Provided entries Block Start

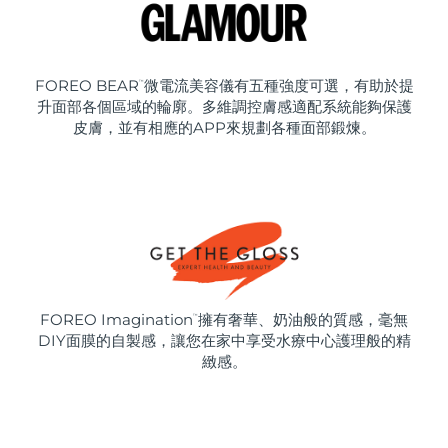
FOREO BEAR
微電流美容儀有五種強度可選，有助於提
™
升面部各個區域的輪廓。多維調控膚感適配系統能夠保護
皮膚，並有相應的APP來規劃各種面部鍛煉。
FOREO Imagination
擁有奢華、奶油般的質感，毫無
™
DIY面膜的自製感，讓您在家中享受水療中心護理般的精
緻感。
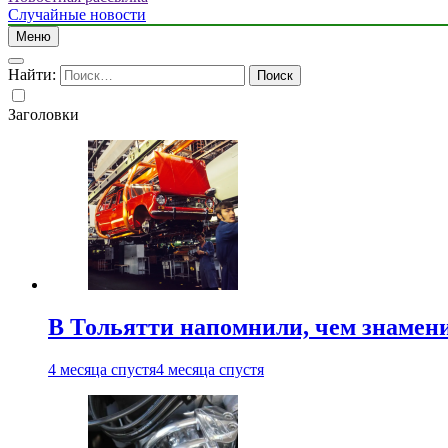
Случайные новости
Меню
Найти:
Заголовки
В Тольятти напомнили, чем знамен
4 месяца спустя
4 месяца спустя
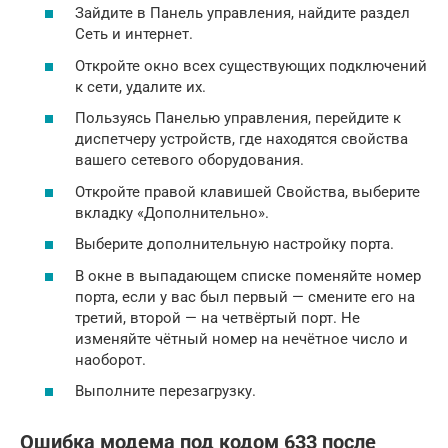
Зайдите в Панель управления, найдите раздел
Сеть и интернет.
Откройте окно всех существующих подключений
к сети, удалите их.
Пользуясь Панелью управления, перейдите к
диспетчеру устройств, где находятся свойства
вашего сетевого оборудования.
Откройте правой клавишей Свойства, выберите
вкладку «Дополнительно».
Выберите дополнительную настройку порта.
В окне в выпадающем списке поменяйте номер
порта, если у вас был первый — смените его на
третий, второй — на четвёртый порт. Не
изменяйте чётный номер на нечётное число и
наоборот.
Выполните перезагрузку.
Ошибка модема под кодом 633 после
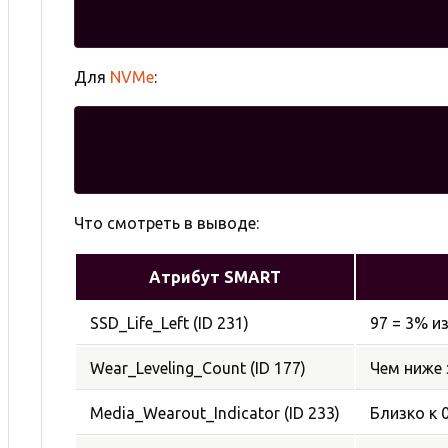
Для
NVMe
:
Что смотреть в выводе:
Атрибут SMART
SSD_Life_Left (ID 231)
97 = 3% и
Wear_Leveling_Count (ID 177)
Чем ниже 
Media_Wearout_Indicator (ID 233)
Близко к 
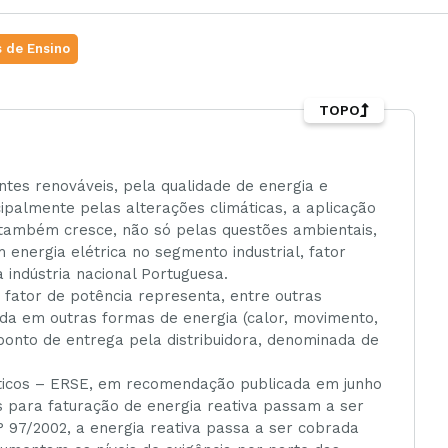
 de Ensino
TOPO
tes renováveis, pela qualidade de energia e
cipalmente pelas alterações climáticas, a aplicação
 também cresce, não só pelas questões ambientais,
nergia elétrica no segmento industrial, fator
 indústria nacional Portuguesa.
 fator de potência representa, entre outras
ida em outras formas de energia (calor, movimento,
ponto de entrega pela distribuidora, denominada de
ticos – ERSE, em recomendação publicada em junho
as para faturação de energia reativa passam a ser
° 97/2002, a energia reativa passa a ser cobrada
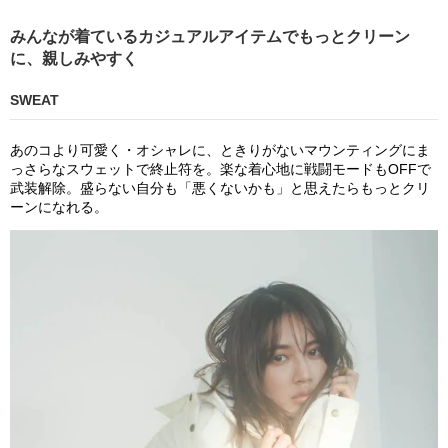
みんなが着ているカジュアルアイテムでもっとクリーン
に、親しみやすく
SWEAT
あのコより可愛く・オシャレに、ときりがないマウンティングにま
っさらなスウェットで終止符を。楽な着心地に戦闘モードも
OFF
で
武装解除。盛らない自分も「悪くないかも」と思えたらもっとクリ
ーンになれる。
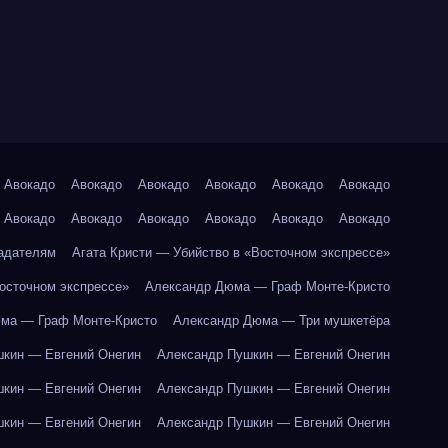
Авокадо
Авокадо
Авокадо
Авокадо
Авокадо
Авокадо
Авокадо
Авокадо
Авокадо
Авокадо
Авокадо
Авокадо
адателям
Агата Кристи — Убийство в «Восточном экспрессе»
Восточном экспрессе»
Александр Дюма — Граф Монте-Кристо
ма — Граф Монте-Кристо
Александр Дюма — Три мушкетёра
кин — Евгений Онегин
Александр Пушкин — Евгений Онегин
кин — Евгений Онегин
Александр Пушкин — Евгений Онегин
кин — Евгений Онегин
Александр Пушкин — Евгений Онегин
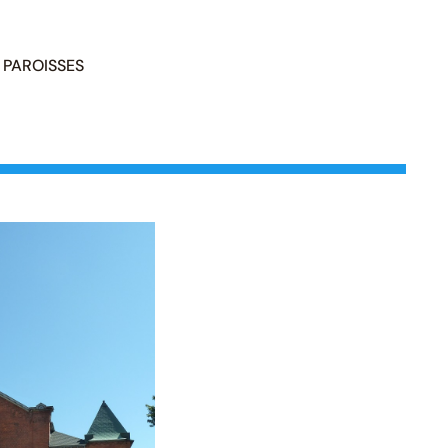
PAROISSES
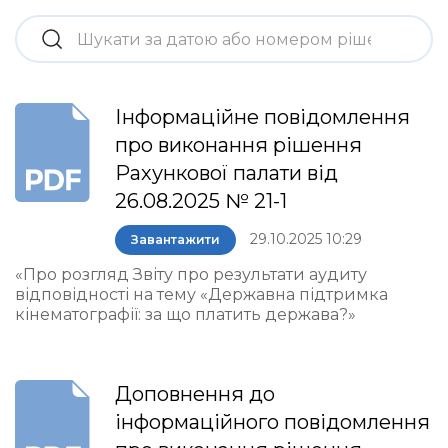
Інформаційне повідомлення
про виконання рішення
Рахункової палати від
26.08.2025 № 21-1
29.10.2025 10:29
Завантажити
«Про розгляд Звіту про результати аудиту
відповідності на тему «Державна підтримка
кінематографії: за що платить держава?»
Доповнення до
інформаційного повідомлення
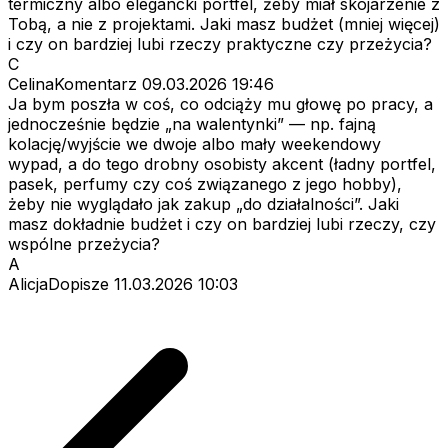
termiczny albo elegancki portfel, żeby miał skojarzenie z
Tobą, a nie z projektami. Jaki masz budżet (mniej więcej)
i czy on bardziej lubi rzeczy praktyczne czy przeżycia?
C
CelinaKomentarz
09.03.2026 19:46
Ja bym poszła w coś, co odciąży mu głowę po pracy, a
jednocześnie będzie „na walentynki” — np. fajną
kolację/wyjście we dwoje albo mały weekendowy
wypad, a do tego drobny osobisty akcent (ładny portfel,
pasek, perfumy czy coś związanego z jego hobby),
żeby nie wyglądało jak zakup „do działalności”. Jaki
masz dokładnie budżet i czy on bardziej lubi rzeczy, czy
wspólne przeżycia?
A
AlicjaDopisze
11.03.2026 10:03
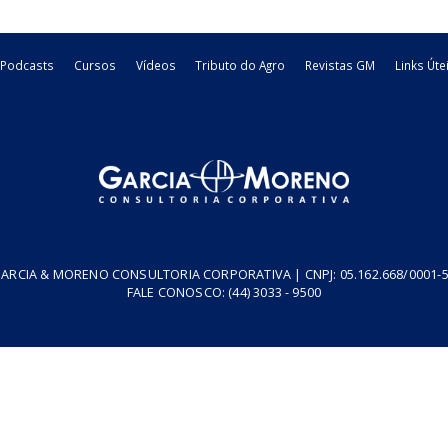
O tratamento fiscal do IRPJ e da CSLL na
As indenizações recebidas em decorrência de sinistros repr
Entretanto, o tratamento tributário dessas receitas para fins de
03/08/2026
Federal
artigo
resa
Podcasts
Cursos
Vídeos
Tributo do Agro
Revistas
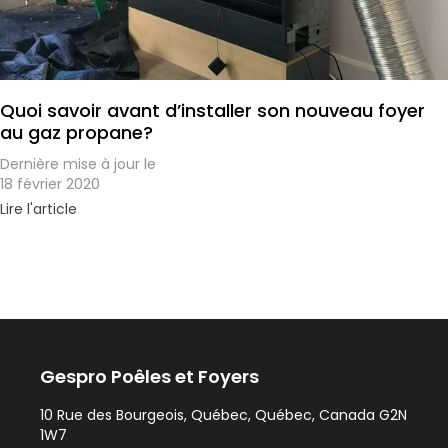
Quoi savoir avant d’installer son nouveau foyer
au gaz propane?
Dernière mise à jour le
18 février 2020
Lire l'article
Gespro Poêles et Foyers
10 Rue des Bourgeois, Québec, Québec, Canada G2N
1W7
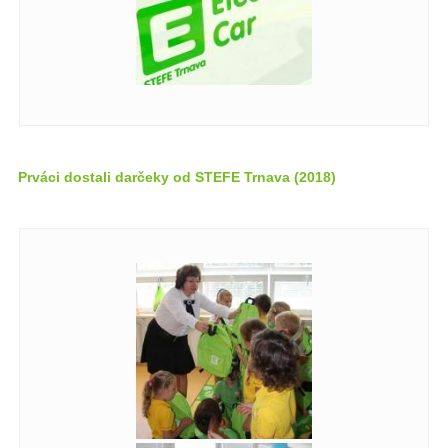
Prváci dostali darčeky od STEFE Trnava (2018)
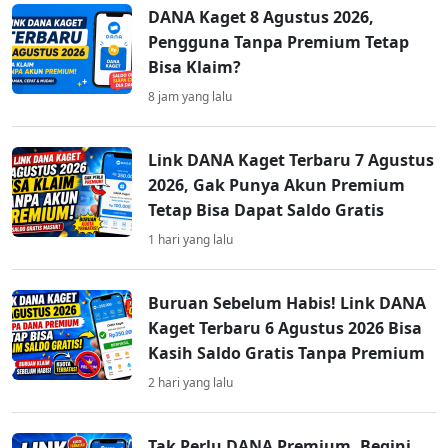
DANA Kaget 8 Agustus 2026,
Pengguna Tanpa Premium Tetap
Bisa Klaim?
8 jam yang lalu
Link DANA Kaget Terbaru 7 Agustus
2026, Gak Punya Akun Premium
Tetap Bisa Dapat Saldo Gratis
1 hari yang lalu
Buruan Sebelum Habis! Link DANA
Kaget Terbaru 6 Agustus 2026 Bisa
Kasih Saldo Gratis Tanpa Premium
2 hari yang lalu
Tak Perlu DANA Premium, Begini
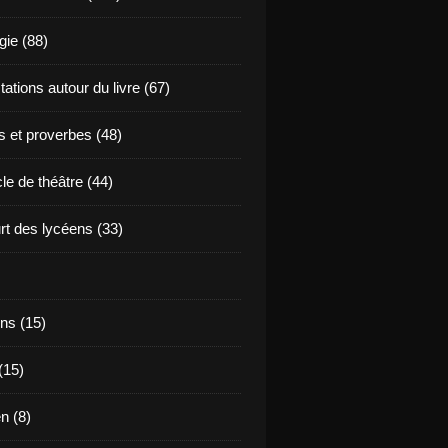
ie (88)
ations autour du livre (67)
s et proverbes (48)
le de théâtre (44)
t des lycéens (33)
ns (15)
(15)
en (8)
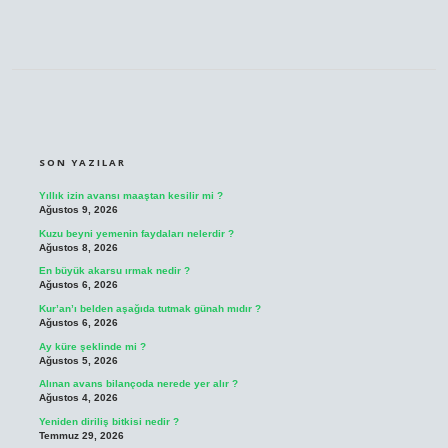
SIDEBAR
SON YAZILAR
Yıllık izin avansı maaştan kesilir mi ?
Ağustos 9, 2026
Kuzu beyni yemenin faydaları nelerdir ?
Ağustos 8, 2026
En büyük akarsu ırmak nedir ?
Ağustos 6, 2026
Kur’an’ı belden aşağıda tutmak günah mıdır ?
Ağustos 6, 2026
Ay küre şeklinde mi ?
Ağustos 5, 2026
Alınan avans bilançoda nerede yer alır ?
Ağustos 4, 2026
Yeniden diriliş bitkisi nedir ?
Temmuz 29, 2026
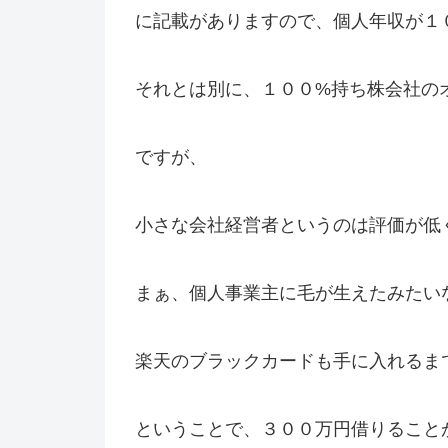
に記載がありますので、個人年収が１
それとは別に、１００%持ち株会社の
ですが、
小さな会社経営者というのは評価が低
まぁ、個人事業主に毛が生えたみたい
楽天のブラックカードも手に入れるま
ということで、３００万円借りること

Provided entries Block End

> _Work to be completed_
Each record must appear again exactly as written above, without its pictures.

> _Output for this exercise_
FOREO BEAR
微電流美容儀有五種強度可選，有助於提
™
升面部各個區域的輪廓。多維調控膚感適配系統能夠保護
皮膚，並有相應的APP來規劃各種面部鍛煉。
FOREO Imagination
擁有奢華、奶油般的質感，毫無
™
DIY面膜的自製感，讓您在家中享受水療中心護理般的精
緻感。
Случайные новости
Меню
Найти:
Заголовки
В Тольятти напомнили, чем знамен
4 месяца спустя
4 месяца спустя
Зайдите в Панель управления, найдите раздел
Сеть и интернет.
Откройте окно всех существующих подключений
к сети, удалите их.
Пользуясь Панелью управления, перейдите к
диспетчеру устройств, где находятся свойства
вашего сетевого оборудования.
Откройте правой клавишей Свойства, выберите
вкладку «Дополнительно».
Выберите дополнительную настройку порта.
В окне в выпадающем списке поменяйте номер
порта, если у вас был первый — смените его на
третий, второй — на четвёртый порт. Не
изменяйте чётный номер на нечётное число и
наоборот.
Выполните перезагрузку.
Ошибка модема под кодом 633 после
Для
NVMe
:
Что смотреть в выводе:
Атрибут SMART
SSD_Life_Left (ID 231)
97 = 3% и
Wear_Leveling_Count (ID 177)
Чем ниже 
Media_Wearout_Indicator (ID 233)
Близко к 
 de Ensino
TOPO
tes renováveis, pela qualidade de energia e
cipalmente pelas alterações climáticas, a aplicação
 também cresce, não só pelas questões ambientais,
nergia elétrica no segmento industrial, fator
 indústria nacional Portuguesa.
 fator de potência representa, entre outras
ida em outras formas de energia (calor, movimento,
ponto de entrega pela distribuidora, denominada de
ticos – ERSE, em recomendação publicada em junho
as para faturação de energia reativa passam a ser
° 97/2002, a energia reativa passa a ser cobrada
みんなが着ているカジュアルアイテムでもっとクリーン
に、親しみやすく
SWEAT
あのコより可愛く・オシャレに、ときりがないマウンティングにま
っさらなスウェットで終止符を。楽な着心地に戦闘モードも
OFF
で
武装解除。盛らない自分も「悪くないかも」と思えたらもっとクリ
ーンになれる。
Авокадо
Авокадо
Авокадо
Авокадо
Авокадо
Авокадо
Авокадо
Авокадо
Авокадо
Авокадо
Авокадо
Авокадо
адателям
Агата Кристи — Убийство в «Восточном экспрессе»
Восточном экспрессе»
Александр Дюма — Граф Монте-Кристо
ма — Граф Монте-Кристо
Александр Дюма — Три мушкетёра
кин — Евгений Онегин
Александр Пушкин — Евгений Онегин
кин — Евгений Онегин
Александр Пушкин — Евгений Онегин
кин — Евгений Онегин
Александр Пушкин — Евгений Онегин
PAROISSES
Інформаційне повідомлення
про виконання рішення
Рахункової палати від
26.08.2025 № 21-1
29.10.2025 10:29
Завантажити
«Про розгляд Звіту про результати аудиту
відповідності на тему «Державна підтримка
кінематографії: за що платить держава?»
Доповнення до
інформаційного повідомлення
termiczny albo elegancki portfel, żeby miał skojarzenie z
Tobą, a nie z projektami. Jaki masz budżet (mniej więcej)
i czy on bardziej lubi rzeczy praktyczne czy przeżycia?
C
CelinaKomentarz
09.03.2026 19:46
Ja bym poszła w coś, co odciąży mu głowę po pracy, a
jednocześnie będzie „na walentynki” — np. fajną
kolację/wyjście we dwoje albo mały weekendowy
wypad, a do tego drobny osobisty akcent (ładny portfel,
pasek, perfumy czy coś związanego z jego hobby),
żeby nie wyglądało jak zakup „do działalności”. Jaki
masz dokładnie budżet i czy on bardziej lubi rzeczy, czy
wspólne przeżycia?
A
AlicjaDopisze
11.03.2026 10:03
O tratamento fiscal do IRPJ e da CSLL na
As indenizações recebidas em decorrência de sinistros repr
Entretanto, o tratamento tributário dessas receitas para fins de
03/08/2026
Federal
artigo
resa
Podcasts
Cursos
Vídeos
Tributo do Agro
Revistas
Quoi savoir avant d’installer son nouveau foyer
au gaz propane?
Dernière mise à jour le
18 février 2020
Lire l'article
Gespro Poêles et Foyers
10 Rue des Bourgeois, Québec, Québec, Canada G2N
1W7
Prváci dostali darčeky od STEFE Trnava (2018)
DANA Kaget 8 Agustus 2026,
Pengguna Tanpa Premium Tetap
Bisa Klaim?
8 jam yang lalu
Link DANA Kaget Terbaru 7 Agustus
2026, Gak Punya Akun Premium
Tetap Bisa Dapat Saldo Gratis
1 hari yang lalu
Buruan Sebelum Habis! Link DANA
Kaget Terbaru 6 Agustus 2026 Bisa
Kasih Saldo Gratis Tanpa Premium
2 hari yang lalu
Tak Perlu DANA Premium, Begini
ie (88)
ations autour du livre (67)
s et proverbes (48)
le de théâtre (44)
t des lycéens (33)
ns (15)
(15)
en (8)
SIDEBAR
SON YAZILAR
Yıllık izin avansı maaştan kesilir mi ?
Ağustos 9, 2026
Kuzu beyni yemenin faydaları nelerdir ?
Ağustos 8, 2026
En büyük akarsu ırmak nedir ?
Ağustos 6, 2026
Kur’an’ı belden aşağıda tutmak günah mıdır ?
Ağustos 6, 2026
Ay küre şeklinde mi ?
Ağustos 5, 2026
Alınan avans bilançoda nerede yer alır ?
Ağustos 4, 2026
Yeniden diriliş bitkisi nedir ?
Temmuz 29, 2026
に記載がありますので、個人年収が１
それとは別に、１００%持ち株会社の
ですが、
小さな会社経営者というのは評価が低
まぁ、個人事業主に毛が生えたみたい
楽天のブラックカードも手に入れるま
ということで、３００万円借りること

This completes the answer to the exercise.